A full slate of topical animal issues, including recent legal battles and issues related to animal rights and animal cruelty, will be presented by animal rights experts, while the animal demonstrations will hold the interest of even young attendees. The Andover law school’s seventh annual Animal Rights Day on Saturday, March 30, starts at 8 a.m. It is free and open to the public.
A police dog demonstration will be presented by the Essex County Sheriff’s department. Other kids’ activities will include an Easter Egg Hunt with the Easter Bunny, face painting, animal crafts, and Boo the Pony. The Andover Fire Department will be on hand with a fire truck to demonstrate its equipment to attendees.

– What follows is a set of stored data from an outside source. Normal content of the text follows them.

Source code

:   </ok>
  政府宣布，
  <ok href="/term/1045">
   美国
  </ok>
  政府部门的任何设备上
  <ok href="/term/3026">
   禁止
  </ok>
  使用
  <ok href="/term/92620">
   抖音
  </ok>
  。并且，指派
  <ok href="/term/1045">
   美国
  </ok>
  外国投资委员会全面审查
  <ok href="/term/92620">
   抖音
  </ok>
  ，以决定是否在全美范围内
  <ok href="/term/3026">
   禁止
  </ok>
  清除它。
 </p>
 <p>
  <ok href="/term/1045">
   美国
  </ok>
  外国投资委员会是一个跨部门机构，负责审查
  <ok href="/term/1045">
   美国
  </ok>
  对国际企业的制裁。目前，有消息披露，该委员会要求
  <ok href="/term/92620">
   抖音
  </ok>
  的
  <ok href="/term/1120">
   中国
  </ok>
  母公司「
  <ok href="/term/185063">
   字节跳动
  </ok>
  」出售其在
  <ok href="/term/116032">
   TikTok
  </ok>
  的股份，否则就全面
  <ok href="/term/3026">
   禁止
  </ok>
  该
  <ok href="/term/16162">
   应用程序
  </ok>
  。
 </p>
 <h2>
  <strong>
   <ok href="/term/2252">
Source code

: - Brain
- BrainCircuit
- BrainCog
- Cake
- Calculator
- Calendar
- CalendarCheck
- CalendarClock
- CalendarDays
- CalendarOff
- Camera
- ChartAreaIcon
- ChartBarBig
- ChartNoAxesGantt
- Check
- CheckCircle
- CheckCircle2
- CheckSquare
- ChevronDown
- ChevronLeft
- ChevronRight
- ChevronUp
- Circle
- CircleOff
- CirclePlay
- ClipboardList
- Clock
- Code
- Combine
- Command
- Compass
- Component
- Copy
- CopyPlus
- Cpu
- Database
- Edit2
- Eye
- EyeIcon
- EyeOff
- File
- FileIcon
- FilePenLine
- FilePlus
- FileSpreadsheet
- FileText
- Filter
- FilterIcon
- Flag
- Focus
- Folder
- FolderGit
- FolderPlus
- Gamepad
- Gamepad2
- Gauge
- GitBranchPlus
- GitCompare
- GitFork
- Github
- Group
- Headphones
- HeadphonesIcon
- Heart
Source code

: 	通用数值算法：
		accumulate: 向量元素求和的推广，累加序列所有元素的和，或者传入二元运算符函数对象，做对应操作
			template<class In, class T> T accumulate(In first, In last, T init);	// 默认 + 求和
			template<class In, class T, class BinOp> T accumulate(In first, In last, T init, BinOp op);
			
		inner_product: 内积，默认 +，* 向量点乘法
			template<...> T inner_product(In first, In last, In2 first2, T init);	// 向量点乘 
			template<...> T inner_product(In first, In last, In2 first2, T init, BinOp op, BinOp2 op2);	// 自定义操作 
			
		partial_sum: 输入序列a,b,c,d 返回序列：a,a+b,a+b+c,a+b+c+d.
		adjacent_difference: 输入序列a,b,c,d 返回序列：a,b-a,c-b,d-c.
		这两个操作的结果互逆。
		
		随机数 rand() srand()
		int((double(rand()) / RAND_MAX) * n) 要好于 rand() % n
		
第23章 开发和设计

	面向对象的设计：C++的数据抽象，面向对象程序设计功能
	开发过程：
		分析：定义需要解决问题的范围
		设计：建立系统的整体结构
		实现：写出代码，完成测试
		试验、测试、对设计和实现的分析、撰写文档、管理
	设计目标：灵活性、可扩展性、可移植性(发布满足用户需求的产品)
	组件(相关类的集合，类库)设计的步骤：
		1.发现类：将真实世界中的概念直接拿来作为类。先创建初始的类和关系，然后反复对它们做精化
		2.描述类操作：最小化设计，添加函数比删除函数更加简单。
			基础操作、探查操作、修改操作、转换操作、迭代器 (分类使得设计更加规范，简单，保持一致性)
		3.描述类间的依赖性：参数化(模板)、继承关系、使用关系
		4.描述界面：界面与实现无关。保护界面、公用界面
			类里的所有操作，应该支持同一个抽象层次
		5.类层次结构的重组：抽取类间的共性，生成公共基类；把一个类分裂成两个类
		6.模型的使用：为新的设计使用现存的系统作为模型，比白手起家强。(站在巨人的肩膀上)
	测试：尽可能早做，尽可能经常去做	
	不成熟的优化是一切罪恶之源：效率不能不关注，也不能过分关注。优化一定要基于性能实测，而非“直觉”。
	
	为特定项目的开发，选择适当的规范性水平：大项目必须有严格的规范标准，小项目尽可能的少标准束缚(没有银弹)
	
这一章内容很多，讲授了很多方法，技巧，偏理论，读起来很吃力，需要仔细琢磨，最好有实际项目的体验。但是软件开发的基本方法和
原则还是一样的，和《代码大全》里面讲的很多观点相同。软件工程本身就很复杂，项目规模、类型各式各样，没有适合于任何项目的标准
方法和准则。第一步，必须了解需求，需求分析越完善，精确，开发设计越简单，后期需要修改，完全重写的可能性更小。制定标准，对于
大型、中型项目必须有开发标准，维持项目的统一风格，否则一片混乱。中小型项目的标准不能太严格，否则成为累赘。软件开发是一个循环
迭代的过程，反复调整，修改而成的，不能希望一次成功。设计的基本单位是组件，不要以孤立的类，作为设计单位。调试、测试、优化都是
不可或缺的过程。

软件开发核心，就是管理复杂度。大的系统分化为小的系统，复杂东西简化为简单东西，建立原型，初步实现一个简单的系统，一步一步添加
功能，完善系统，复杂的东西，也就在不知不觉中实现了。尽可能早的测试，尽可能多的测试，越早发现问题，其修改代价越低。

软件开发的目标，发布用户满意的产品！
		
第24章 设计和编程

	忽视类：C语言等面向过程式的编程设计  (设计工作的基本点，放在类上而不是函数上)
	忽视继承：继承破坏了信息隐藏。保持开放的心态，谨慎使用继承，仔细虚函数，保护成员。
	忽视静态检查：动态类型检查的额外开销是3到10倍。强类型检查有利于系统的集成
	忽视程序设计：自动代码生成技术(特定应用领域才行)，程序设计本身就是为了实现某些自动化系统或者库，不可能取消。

NEADS/Dogs for Deaf and Disabled American, an organization that provides independence to people who are deaf or have a disability through the use of canine assistance, will also be at the event, as will BlueDog, a local company that provides a full range of canine-related services.
A complimentary breakfast at 8 a.m. will kick off the event; a complimentary lunch will also be provided.
Copies of the book, Please Can We Keep the Donkey?, written by MSL professors Diane Sullivan and Holly Vietzke, will be on sale. All proceeds from book sales will benefit the Shadow Fund, established by the law school to assist animals with medical needs. The fund was the outgrowth of donations collected by the school to help a local Vietnam Veteran named Robert Burke whose dog, Shadow, required surgery that Burke was unable to afford.